The models, available for download from the AI developer platform Hugging Face, are part of a new family called Janus Pro. They range from 1 billion to 7 billion parameters. Models with a higher number of parameters generally perform better than those with fewer. Janus Pro is published under the Massachusetts Institute of Technology (MIT) license, meaning AI can be used for commercial purposes without restrictions.
DeepSeek describes Janus Pro as “a new autoregression system.” The models can analyze images or create new ones. According to the company’s data, on two AI evaluation tests, GenEval and DPG-Bench, the largest Janus Pro model, Janus Pro 7B, beats DALL-E 3, as well as the PixArt-alpha, Emu3-Gen, and Stable Diffusion XL models.
Of course, some of these models are older, and Janus Pro can only analyze and create small images with a resolution up to 384 x 384. But the performance of the Janus Pro family impresses, considering the compact size of the models.

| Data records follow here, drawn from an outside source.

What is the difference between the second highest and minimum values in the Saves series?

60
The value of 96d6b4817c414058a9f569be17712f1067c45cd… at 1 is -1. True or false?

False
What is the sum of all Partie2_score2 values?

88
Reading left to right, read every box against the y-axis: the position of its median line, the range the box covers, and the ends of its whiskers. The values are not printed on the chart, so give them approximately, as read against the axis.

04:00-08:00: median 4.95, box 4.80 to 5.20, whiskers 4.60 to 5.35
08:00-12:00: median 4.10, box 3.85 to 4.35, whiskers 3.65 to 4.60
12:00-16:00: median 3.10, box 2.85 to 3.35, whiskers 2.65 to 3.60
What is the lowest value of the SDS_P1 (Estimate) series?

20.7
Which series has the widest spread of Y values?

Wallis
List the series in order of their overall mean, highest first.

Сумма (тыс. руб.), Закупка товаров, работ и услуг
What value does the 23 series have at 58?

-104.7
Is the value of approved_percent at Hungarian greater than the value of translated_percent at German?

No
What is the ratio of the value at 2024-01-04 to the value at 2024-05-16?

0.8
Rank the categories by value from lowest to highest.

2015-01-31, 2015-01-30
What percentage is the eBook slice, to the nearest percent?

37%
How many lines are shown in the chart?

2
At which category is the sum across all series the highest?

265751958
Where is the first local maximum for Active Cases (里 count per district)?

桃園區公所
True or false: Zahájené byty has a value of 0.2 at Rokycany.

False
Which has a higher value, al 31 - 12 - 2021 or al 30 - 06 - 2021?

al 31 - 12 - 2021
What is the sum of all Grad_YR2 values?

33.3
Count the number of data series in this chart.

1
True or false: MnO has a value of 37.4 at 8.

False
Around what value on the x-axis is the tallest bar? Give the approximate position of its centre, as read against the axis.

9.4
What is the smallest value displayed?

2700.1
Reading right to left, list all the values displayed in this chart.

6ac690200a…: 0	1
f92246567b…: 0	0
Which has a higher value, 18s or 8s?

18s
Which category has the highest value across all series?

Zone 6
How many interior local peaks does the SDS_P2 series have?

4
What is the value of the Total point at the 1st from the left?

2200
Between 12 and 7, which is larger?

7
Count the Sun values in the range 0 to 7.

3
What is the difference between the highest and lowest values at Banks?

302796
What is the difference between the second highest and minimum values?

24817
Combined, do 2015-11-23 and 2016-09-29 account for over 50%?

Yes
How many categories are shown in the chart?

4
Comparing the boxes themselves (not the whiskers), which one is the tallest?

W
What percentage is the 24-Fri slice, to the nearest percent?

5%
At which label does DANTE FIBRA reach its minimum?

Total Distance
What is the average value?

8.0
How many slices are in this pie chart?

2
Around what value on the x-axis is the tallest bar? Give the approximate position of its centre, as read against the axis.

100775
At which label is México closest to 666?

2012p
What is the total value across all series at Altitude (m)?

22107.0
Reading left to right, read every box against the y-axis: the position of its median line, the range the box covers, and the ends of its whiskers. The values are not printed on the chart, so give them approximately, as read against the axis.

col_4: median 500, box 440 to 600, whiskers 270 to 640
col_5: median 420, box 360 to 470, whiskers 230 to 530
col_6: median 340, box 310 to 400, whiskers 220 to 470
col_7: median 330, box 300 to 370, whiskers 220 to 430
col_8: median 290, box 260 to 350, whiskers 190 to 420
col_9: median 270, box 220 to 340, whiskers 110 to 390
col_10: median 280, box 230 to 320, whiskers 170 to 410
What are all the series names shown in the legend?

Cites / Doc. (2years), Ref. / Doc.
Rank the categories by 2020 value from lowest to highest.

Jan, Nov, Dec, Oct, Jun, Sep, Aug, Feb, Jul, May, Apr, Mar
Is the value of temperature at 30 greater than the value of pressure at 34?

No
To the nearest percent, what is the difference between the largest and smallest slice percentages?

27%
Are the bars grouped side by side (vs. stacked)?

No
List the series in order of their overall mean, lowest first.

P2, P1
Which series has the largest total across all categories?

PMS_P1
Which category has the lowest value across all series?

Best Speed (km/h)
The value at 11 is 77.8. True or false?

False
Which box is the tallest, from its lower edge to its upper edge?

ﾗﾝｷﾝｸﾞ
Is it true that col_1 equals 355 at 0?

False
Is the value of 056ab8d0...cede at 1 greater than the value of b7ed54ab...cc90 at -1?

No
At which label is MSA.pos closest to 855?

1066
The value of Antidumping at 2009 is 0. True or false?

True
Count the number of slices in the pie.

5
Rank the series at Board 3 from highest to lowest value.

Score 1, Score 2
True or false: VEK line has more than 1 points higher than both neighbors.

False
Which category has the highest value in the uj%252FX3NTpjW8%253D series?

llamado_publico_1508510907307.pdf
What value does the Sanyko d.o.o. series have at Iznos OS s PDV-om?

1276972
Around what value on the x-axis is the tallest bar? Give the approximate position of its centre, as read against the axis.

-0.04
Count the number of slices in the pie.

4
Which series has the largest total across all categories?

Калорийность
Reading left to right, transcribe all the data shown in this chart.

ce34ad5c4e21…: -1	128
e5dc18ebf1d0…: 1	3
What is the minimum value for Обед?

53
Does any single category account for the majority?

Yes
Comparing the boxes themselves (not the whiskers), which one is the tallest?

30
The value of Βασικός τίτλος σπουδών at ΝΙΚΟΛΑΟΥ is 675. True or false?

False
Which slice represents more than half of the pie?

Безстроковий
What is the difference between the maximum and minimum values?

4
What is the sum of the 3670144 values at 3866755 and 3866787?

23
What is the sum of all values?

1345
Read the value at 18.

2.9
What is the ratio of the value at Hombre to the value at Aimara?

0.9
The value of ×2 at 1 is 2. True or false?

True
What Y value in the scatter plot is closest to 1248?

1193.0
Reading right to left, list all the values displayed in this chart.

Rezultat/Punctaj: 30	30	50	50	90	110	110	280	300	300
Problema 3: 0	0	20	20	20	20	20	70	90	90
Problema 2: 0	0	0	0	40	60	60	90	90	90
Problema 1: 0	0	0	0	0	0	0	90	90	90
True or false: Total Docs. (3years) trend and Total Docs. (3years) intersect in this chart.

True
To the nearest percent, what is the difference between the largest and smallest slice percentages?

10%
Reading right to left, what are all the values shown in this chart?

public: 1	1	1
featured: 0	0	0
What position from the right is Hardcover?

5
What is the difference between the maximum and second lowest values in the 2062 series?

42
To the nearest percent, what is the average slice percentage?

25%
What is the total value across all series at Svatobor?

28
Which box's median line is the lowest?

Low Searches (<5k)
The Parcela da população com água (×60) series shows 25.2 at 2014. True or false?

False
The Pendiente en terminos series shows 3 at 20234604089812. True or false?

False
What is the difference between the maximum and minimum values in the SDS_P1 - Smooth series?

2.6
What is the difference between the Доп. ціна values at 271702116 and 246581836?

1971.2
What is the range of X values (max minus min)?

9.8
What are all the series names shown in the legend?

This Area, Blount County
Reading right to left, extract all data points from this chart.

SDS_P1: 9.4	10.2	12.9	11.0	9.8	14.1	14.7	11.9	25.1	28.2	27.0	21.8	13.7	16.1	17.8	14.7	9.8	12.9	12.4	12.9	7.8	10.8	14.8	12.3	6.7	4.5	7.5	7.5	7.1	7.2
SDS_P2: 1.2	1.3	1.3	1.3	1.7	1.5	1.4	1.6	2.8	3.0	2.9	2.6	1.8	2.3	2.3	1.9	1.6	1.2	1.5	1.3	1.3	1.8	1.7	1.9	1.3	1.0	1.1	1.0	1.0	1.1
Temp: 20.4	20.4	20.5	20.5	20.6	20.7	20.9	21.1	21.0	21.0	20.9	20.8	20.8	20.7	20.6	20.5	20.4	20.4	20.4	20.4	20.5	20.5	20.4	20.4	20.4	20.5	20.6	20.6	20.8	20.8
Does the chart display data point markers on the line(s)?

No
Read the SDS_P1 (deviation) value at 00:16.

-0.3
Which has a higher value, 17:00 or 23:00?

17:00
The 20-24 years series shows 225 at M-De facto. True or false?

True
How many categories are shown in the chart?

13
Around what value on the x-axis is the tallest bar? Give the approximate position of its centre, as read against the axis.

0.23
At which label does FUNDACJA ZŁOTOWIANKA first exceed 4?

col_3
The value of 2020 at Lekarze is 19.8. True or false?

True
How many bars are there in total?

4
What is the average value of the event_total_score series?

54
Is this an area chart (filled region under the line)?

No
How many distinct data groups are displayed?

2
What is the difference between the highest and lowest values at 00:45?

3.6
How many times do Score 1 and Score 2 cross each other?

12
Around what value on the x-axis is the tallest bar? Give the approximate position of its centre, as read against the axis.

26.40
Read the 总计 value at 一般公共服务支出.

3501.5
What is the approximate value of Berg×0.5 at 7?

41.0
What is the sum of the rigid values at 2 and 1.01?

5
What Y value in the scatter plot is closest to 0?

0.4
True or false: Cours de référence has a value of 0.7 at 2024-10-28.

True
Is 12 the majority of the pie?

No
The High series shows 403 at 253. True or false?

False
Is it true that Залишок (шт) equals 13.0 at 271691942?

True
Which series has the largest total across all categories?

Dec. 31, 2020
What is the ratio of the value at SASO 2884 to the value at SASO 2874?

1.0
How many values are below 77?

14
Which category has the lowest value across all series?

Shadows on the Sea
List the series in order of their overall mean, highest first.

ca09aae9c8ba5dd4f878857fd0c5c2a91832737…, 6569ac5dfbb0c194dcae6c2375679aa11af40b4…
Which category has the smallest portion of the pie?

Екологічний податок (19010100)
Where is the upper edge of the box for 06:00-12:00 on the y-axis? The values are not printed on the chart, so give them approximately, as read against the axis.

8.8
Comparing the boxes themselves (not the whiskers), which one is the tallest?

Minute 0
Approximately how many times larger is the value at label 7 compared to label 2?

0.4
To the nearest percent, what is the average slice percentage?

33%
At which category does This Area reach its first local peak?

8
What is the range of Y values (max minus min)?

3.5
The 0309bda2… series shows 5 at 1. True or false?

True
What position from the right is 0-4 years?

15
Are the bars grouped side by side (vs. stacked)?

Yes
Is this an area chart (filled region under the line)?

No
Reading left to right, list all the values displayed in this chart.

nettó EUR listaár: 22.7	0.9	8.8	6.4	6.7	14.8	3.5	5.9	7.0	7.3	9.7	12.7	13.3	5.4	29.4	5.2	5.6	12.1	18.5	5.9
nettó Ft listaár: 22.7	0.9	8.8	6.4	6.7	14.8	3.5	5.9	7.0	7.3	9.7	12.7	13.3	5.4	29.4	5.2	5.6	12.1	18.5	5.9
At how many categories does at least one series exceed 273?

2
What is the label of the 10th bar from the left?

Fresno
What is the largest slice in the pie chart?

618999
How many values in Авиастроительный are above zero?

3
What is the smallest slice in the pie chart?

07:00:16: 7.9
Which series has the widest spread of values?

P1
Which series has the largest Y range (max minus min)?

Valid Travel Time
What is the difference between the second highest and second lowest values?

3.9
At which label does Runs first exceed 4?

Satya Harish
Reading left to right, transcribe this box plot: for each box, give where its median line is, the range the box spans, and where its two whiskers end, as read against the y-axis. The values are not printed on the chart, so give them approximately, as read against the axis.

“Janus Pro surpasses the previous unified model and matches or exceeds the performance of task-specific models. The simplicity, high flexibility, and efficiency of Janus Pro make it a strong candidate from the next generation of unified multimodal models,” writes DeepSeek on Hugging Face.
The Chinese artificial intelligence laboratory DeepSeek is primarily funded by the trading company High-Flyer Capital Management, this week broke into the public consciousness with a chatbot application that soared to the top of the Apple App Store charts. The language models of DeepSeek, which were trained using computationally efficient methods, made many Wall Street analysts and tech experts doubt whether the US can maintain its leadership in the AI race.